▶ [Work to be completed]
Print, word for word, the part of the items below that opens with the line containing "family: Amaranthaceae" and closes with the final line of the items, including both of those lines.

(Data items)
□ □ □ □ □
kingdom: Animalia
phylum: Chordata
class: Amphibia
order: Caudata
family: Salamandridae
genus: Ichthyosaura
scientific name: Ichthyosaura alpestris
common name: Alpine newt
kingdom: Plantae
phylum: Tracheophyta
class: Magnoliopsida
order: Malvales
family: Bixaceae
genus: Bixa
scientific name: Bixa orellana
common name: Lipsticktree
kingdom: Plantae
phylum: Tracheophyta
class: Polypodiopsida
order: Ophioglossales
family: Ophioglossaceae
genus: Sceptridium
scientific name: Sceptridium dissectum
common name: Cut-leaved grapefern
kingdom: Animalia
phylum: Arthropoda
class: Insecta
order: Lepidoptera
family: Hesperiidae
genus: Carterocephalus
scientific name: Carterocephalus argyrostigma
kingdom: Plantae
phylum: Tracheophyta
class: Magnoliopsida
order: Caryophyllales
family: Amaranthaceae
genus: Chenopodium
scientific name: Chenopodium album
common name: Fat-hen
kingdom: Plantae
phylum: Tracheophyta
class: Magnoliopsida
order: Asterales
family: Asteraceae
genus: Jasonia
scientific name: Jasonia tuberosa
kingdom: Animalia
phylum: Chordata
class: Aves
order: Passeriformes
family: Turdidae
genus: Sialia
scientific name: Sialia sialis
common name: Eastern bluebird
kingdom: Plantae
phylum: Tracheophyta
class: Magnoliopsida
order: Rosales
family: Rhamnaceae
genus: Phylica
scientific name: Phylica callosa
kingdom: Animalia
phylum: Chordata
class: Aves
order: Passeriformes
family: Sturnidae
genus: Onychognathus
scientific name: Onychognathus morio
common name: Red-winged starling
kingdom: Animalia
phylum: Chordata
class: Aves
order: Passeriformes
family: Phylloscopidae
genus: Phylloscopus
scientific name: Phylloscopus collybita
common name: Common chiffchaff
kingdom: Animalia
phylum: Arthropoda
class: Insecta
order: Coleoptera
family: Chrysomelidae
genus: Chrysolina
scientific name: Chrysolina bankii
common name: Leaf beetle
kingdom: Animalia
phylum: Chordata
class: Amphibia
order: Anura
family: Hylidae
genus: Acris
□ □ □ □ □
▶ [Right answer]
family: Amaranthaceae
genus: Chenopodium
scientific name: Chenopodium album
common name: Fat-hen
kingdom: Plantae
phylum: Tracheophyta
class: Magnoliopsida
order: Asterales
family: Asteraceae
genus: Jasonia
scientific name: Jasonia tuberosa
kingdom: Animalia
phylum: Chordata
class: Aves
order: Passeriformes
family: Turdidae
genus: Sialia
scientific name: Sialia sialis
common name: Eastern bluebird
kingdom: Plantae
phylum: Tracheophyta
class: Magnoliopsida
order: Rosales
family: Rhamnaceae
genus: Phylica
scientific name: Phylica callosa
kingdom: Animalia
phylum: Chordata
class: Aves
order: Passeriformes
family: Sturnidae
genus: Onychognathus
scientific name: Onychognathus morio
common name: Red-winged starling
kingdom: Animalia
phylum: Chordata
class: Aves
order: Passeriformes
family: Phylloscopidae
genus: Phylloscopus
scientific name: Phylloscopus collybita
common name: Common chiffchaff
kingdom: Animalia
phylum: Arthropoda
class: Insecta
order: Coleoptera
family: Chrysomelidae
genus: Chrysolina
scientific name: Chrysolina bankii
common name: Leaf beetle
kingdom: Animalia
phylum: Chordata
class: Amphibia
order: Anura
family: Hylidae
genus: Acris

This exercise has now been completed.